## The problem
Output only the lines below from the one containing "erel seçim değerlendirme-1" to the one containing "AJOUTER AU PANIER", exactly as written, both ends kept.

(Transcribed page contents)
______

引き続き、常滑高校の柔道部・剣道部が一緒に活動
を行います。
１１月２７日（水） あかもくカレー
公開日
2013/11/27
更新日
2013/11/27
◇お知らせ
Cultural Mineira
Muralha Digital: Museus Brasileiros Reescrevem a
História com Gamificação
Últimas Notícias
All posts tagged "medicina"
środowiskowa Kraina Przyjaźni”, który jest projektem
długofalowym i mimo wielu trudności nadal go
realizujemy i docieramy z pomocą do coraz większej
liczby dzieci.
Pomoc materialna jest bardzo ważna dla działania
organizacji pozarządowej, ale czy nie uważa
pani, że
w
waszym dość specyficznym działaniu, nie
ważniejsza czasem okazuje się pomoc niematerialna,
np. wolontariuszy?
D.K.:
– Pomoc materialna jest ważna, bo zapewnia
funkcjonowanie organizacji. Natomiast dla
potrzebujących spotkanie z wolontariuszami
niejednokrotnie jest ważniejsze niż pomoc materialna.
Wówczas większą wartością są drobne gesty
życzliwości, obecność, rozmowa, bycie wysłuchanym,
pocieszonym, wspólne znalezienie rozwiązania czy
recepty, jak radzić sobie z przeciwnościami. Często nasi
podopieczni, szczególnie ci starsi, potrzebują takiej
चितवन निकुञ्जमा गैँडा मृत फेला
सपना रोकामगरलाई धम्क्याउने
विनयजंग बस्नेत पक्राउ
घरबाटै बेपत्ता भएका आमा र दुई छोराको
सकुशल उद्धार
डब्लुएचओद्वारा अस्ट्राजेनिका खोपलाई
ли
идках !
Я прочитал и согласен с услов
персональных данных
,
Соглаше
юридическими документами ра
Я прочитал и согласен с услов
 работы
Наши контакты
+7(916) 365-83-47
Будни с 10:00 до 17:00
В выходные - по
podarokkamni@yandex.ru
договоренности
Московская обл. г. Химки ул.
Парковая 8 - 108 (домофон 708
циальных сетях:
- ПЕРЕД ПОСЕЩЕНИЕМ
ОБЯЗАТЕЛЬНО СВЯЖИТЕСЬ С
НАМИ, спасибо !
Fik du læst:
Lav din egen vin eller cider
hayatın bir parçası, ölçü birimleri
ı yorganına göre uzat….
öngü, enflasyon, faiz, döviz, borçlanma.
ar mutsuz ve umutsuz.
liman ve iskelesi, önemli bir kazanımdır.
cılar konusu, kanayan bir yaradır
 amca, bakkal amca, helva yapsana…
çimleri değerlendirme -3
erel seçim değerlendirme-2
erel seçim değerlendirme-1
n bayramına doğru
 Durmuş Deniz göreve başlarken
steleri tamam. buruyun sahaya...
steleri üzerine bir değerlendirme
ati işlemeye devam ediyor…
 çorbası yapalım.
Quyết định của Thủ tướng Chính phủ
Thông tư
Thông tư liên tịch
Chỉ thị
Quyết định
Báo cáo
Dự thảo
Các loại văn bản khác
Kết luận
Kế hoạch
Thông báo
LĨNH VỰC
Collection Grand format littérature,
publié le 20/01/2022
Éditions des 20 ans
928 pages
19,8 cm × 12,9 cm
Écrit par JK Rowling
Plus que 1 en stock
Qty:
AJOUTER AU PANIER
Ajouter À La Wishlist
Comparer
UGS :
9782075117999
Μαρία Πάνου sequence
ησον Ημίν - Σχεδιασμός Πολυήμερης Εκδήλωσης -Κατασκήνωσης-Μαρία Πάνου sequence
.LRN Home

______

## Worked solution
erel seçim değerlendirme-1
n bayramına doğru
 Durmuş Deniz göreve başlarken
steleri tamam. buruyun sahaya...
steleri üzerine bir değerlendirme
ati işlemeye devam ediyor…
 çorbası yapalım.
Quyết định của Thủ tướng Chính phủ
Thông tư
Thông tư liên tịch
Chỉ thị
Quyết định
Báo cáo
Dự thảo
Các loại văn bản khác
Kết luận
Kế hoạch
Thông báo
LĨNH VỰC
Collection Grand format littérature,
publié le 20/01/2022
Éditions des 20 ans
928 pages
19,8 cm × 12,9 cm
Écrit par JK Rowling
Plus que 1 en stock
Qty:
AJOUTER AU PANIER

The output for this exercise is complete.